Im Gegensatz dazu wurden in Großbritannien die Erfolge von 1918, die zum Teil von ihren Soldaten errungen worden waren, zunehmend ignoriert, um den Krieg und den gesamten Krieg als blutige Katastrophe zu betrachten. Dies wirkte sich auf ihre Reaktion auf internationale Ereignisse in den 1920er und 1930er Jahren aus. Die Politik der Beschwichtigung ist wohl aus der Asche des Ersten Weltkrieges entstanden.

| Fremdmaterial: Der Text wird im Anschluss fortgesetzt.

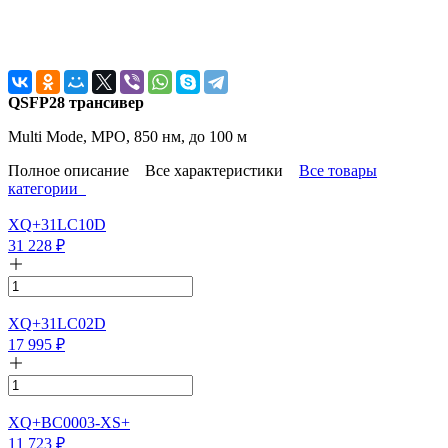
QSFP28 трансивер
Multi Mode, MPO, 850 нм, до 100 м
Полное описание
Все характеристики
Все товары
категории
XQ+31LC10D
31 228
₽
XQ+31LC02D
17 995
₽
XQ+BC0003-XS+
11 723
₽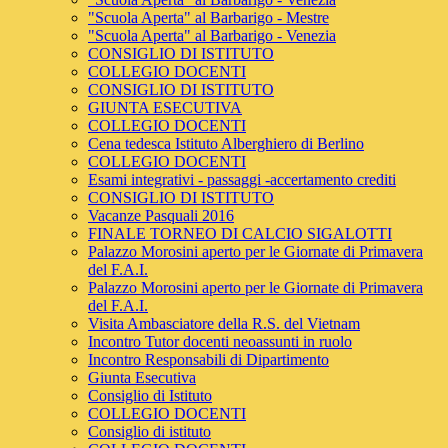
"Scuola Aperta" al Barbarigo - Mestre
"Scuola Aperta" al Barbarigo - Venezia
CONSIGLIO DI ISTITUTO
COLLEGIO DOCENTI
CONSIGLIO DI ISTITUTO
GIUNTA ESECUTIVA
COLLEGIO DOCENTI
Cena tedesca Istituto Alberghiero di Berlino
COLLEGIO DOCENTI
Esami integrativi - passaggi -accertamento crediti
CONSIGLIO DI ISTITUTO
Vacanze Pasquali 2016
FINALE TORNEO DI CALCIO SIGALOTTI
Palazzo Morosini aperto per le Giornate di Primavera
del F.A.I.
Palazzo Morosini aperto per le Giornate di Primavera
del F.A.I.
Visita Ambasciatore della R.S. del Vietnam
Incontro Tutor docenti neoassunti in ruolo
Incontro Responsabili di Dipartimento
Giunta Esecutiva
Consiglio di Istituto
COLLEGIO DOCENTI
Consiglio di istituto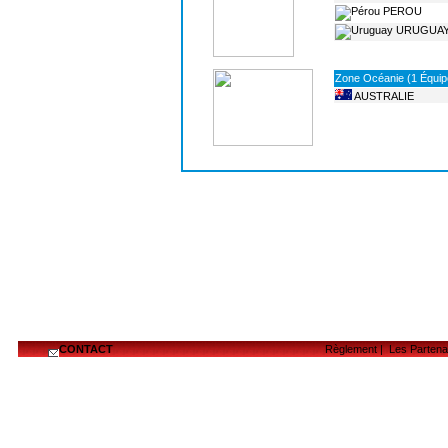
PEROU
URUGUA
Zone Océanie (1 Équip
AUSTRALIE
CONTACT
Règlement
|
Les Partena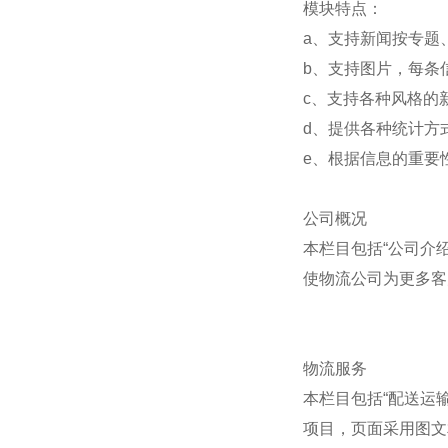
模块特点：
a、支持新闻按专题
b、支持图片，每条
c、支持各种风格的
d、提供各种统计方
e、根据信息的重要
公司概况
本栏目包括“公司介
使物流公司为更多客
物流服务
本栏目包括“配送运输
项目，页面采用图文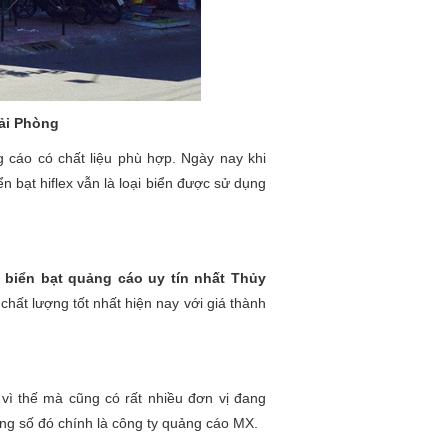
Hải Phòng
g cáo có chất liệu phù hợp. Ngày nay khi
n bạt hiflex vẫn là loại biển được sử dụng
n biển bạt quảng cáo uy tín nhất Thủy
chất lượng tốt nhất hiện nay với giá thành
 vì thế mà cũng có rất nhiều đơn vị đang
rong số đó chính là công ty quảng cáo MX.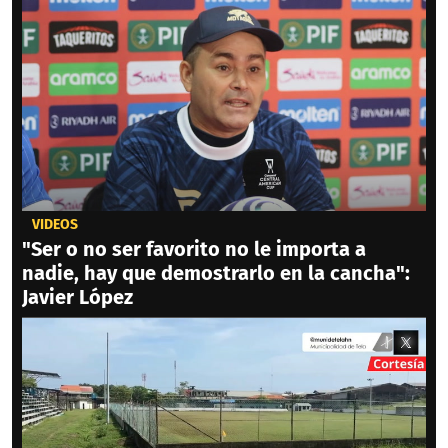
VIDEOS
"Ser o no ser favorito no le importa a
nadie, hay que demostrarlo en la cancha":
Javier López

Der größte Verlust: Eine "verlorene Generation"

Zwar ist es nicht unbedingt richtig, dass eine ganze Generation verloren gegangen ist - und einige Historiker haben sich über den Tod von acht Millionen Menschen während des Ersten Weltkriegs beklagt -, was vielleicht einer von acht Kämpfern war. In den meisten Großmächten war es schwierig, jemanden zu finden, der niemanden durch den Krieg verloren hatte. Viele andere Menschen waren so schwer verwundet oder erschüttert, dass sie sich selbst töteten, und diese Verluste spiegeln sich nicht in den Zahlen wider.